Page images and extracted text:
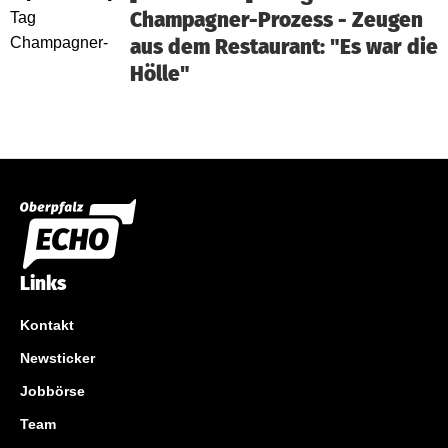
Champagner-Prozess - Zeugen
aus dem Restaurant: "Es war die
Hölle"
Links
Kontakt
Newsticker
Jobbörse
Team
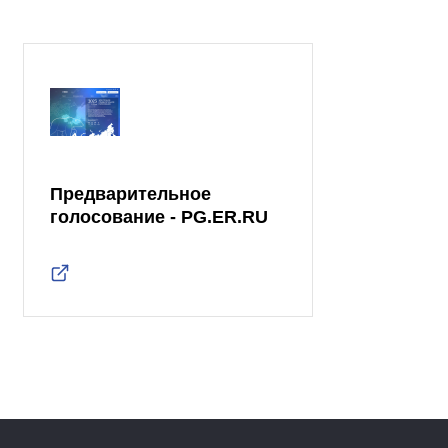
Предварительное
голосование - PG.ER.RU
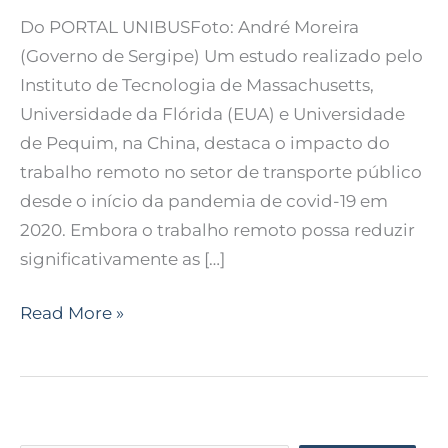
Do PORTAL UNIBUSFoto: André Moreira
(Governo de Sergipe) Um estudo realizado pelo
Instituto de Tecnologia de Massachusetts,
Universidade da Flórida (EUA) e Universidade
de Pequim, na China, destaca o impacto do
trabalho remoto no setor de transporte público
desde o início da pandemia de covid-19 em
2020. Embora o trabalho remoto possa reduzir
significativamente as […]
Read More »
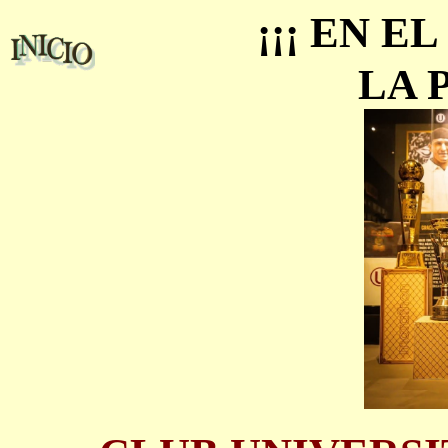
¡¡¡ EN 
LA 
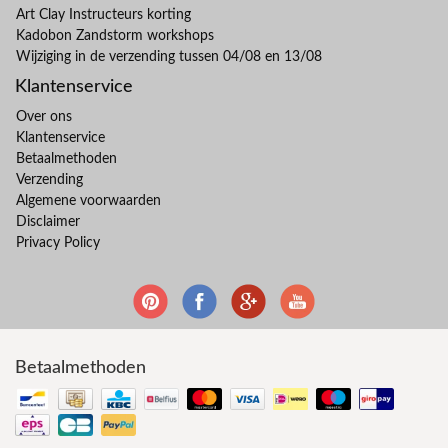
Art Clay Instructeurs korting
Kadobon Zandstorm workshops
Wijziging in de verzending tussen 04/08 en 13/08
Klantenservice
Over ons
Klantenservice
Betaalmethoden
Verzending
Algemene voorwaarden
Disclaimer
Privacy Policy
Betaalmethoden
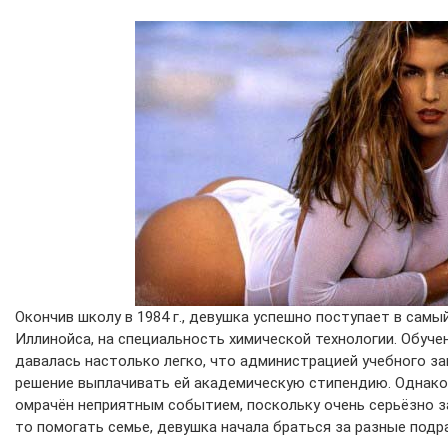
Окончив школу в 1984 г., девушка успешно поступает в сам
Иллинойса, на специальность химической технологии. Обуч
давалась настолько легко, что администрацией учебного з
решение выплачивать ей академическую стипендию. Однако
омрачён неприятным событием, поскольку очень серьёзно за
то помогать семье, девушка начала браться за разные подр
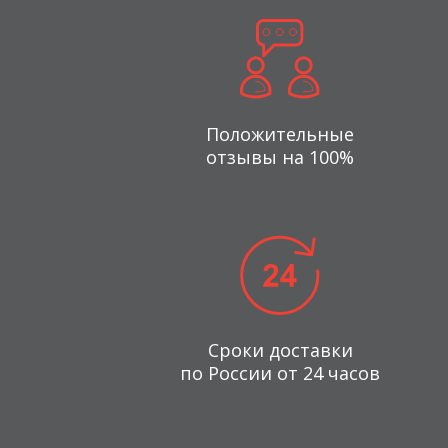
Положительные
отзывы на 100%
Сроки доставки
по России от 24 часов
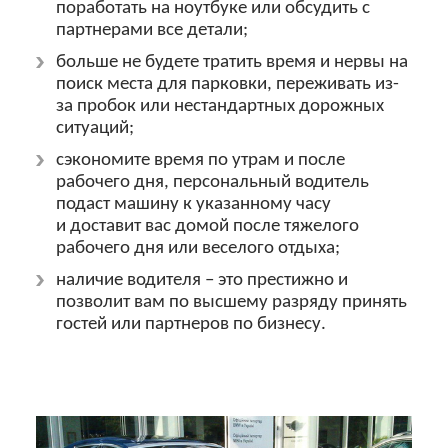
поработать на ноутбуке или обсудить с
партнерами все детали;
больше не будете тратить время и нервы на
поиск места для парковки, переживать из-
за пробок или нестандартных дорожных
ситуаций;
сэкономите время по утрам и после
рабочего дня, персональный водитель
подаст машину к указанному часу
и доставит вас домой после тяжелого
рабочего дня или веселого отдыха;
наличие водителя – это престижно и
позволит вам по высшему разряду принять
гостей или партнеров по бизнесу.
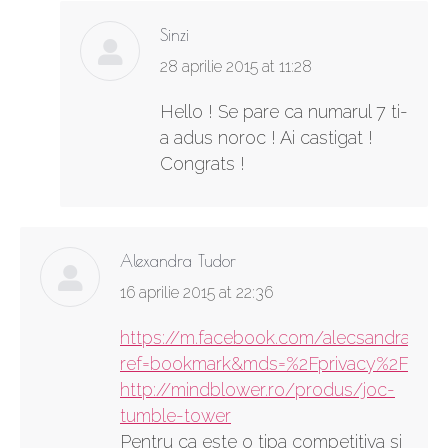
Sinzi
says:
28 aprilie 2015 at 11:28
Hello ! Se pare ca numarul 7 ti-
a adus noroc ! Ai castigat !
Congrats !
Alexandra Tudor
says:
16 aprilie 2015 at 22:36
https://m.facebook.com/alecsandra.tudo
ref=bookmark&mds=%2Fprivacy%2Fse
http://mindblower.ro/produs/joc-
tumble-tower
Pentru ca este o tipa competitiva si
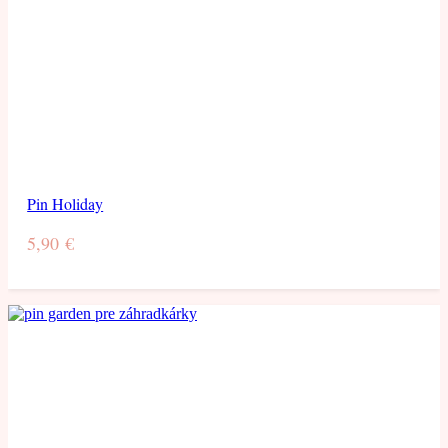
Pin Holiday
5,90
€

* [Problem details] Only the lines from the start of the records above through the line containing "trabalho remoto no" should be returned, exactly and with both ends, please; the pictures stay out.

* [Result of this exercise]
Champagner-Prozess - Zeugen
aus dem Restaurant: "Es war die
Hölle"
Links
Kontakt
Newsticker
Jobbörse
Team
Предварительное
голосование - PG.ER.RU
Do PORTAL UNIBUSFoto: André Moreira
(Governo de Sergipe) Um estudo realizado pelo
Instituto de Tecnologia de Massachusetts,
Universidade da Flórida (EUA) e Universidade
de Pequim, na China, destaca o impacto do
trabalho remoto no setor de transporte público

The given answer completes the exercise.